=== Material to process ===
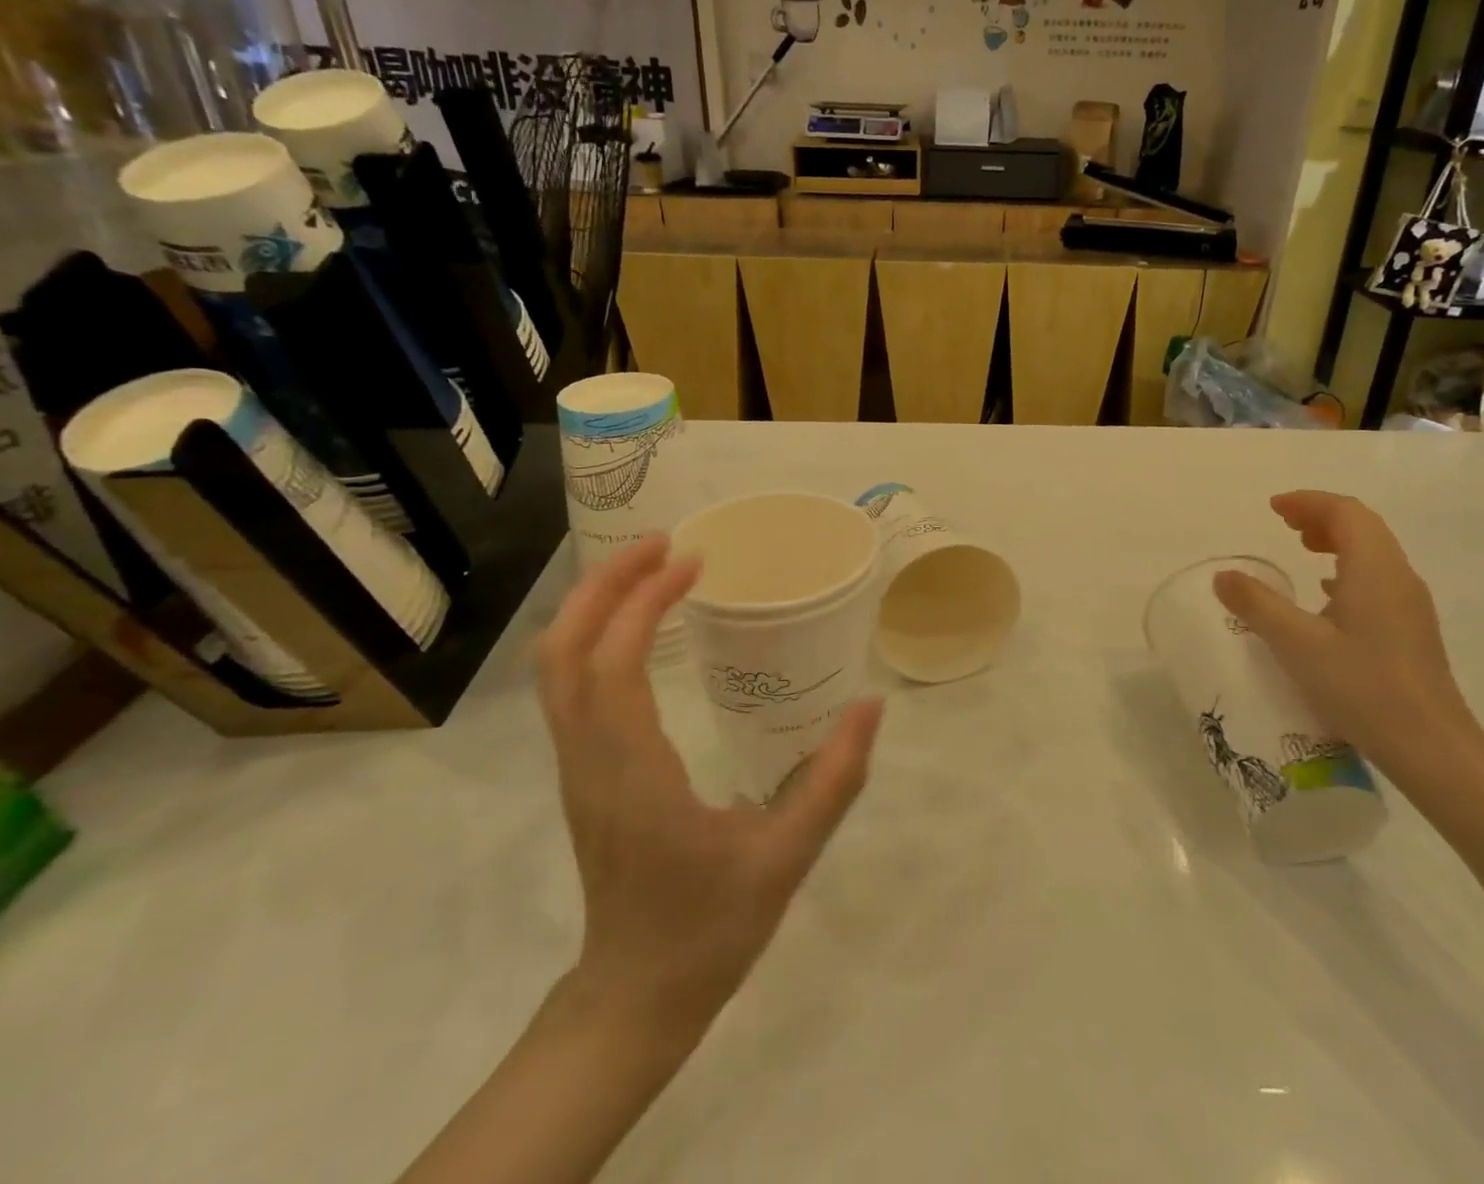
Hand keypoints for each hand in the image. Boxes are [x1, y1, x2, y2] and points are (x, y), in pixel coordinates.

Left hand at [537, 538, 883, 1040]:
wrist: (635, 998)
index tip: (693, 563)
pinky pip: (568, 688)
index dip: (641, 601)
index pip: (611, 666)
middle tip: (664, 543)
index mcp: (633, 775)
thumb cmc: (709, 929)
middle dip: (605, 585)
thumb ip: (835, 780)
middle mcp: (589, 761)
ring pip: (554, 668)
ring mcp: (576, 768)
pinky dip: (592, 637)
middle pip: (563, 652)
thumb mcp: (787, 858)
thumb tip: (871, 705)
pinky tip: (637, 626)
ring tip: (650, 568)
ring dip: (593, 606)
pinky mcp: (582, 774)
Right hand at [1213, 492, 1483, 786]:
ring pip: (1373, 553)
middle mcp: (1398, 577)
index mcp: (1375, 569)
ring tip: (1302, 548)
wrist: (1433, 749)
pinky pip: (1377, 579)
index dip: (1308, 502)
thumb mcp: (1297, 644)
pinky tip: (1326, 596)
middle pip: (1363, 527)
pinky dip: (1347, 570)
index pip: (1345, 513)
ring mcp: (1410, 605)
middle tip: (1284, 524)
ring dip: (1337, 541)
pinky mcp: (1411, 630)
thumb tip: (1224, 575)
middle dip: (1321, 516)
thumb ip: (1256, 605)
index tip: (1273, 508)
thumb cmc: (1363, 687)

=== Problem requirements ===
Gather all lines with the string "thumb" from the data.

=== Problem solution ===
thumb cmc: (709, 929)
thumb ip: (835, 780)
thumb mcp: (787, 858)
thumb tip: (871, 705)
thumb mcp: (1297, 644)
thumb tip: (1224, 575)
thumb ip: (1256, 605)
thumb cmc: (1363, 687)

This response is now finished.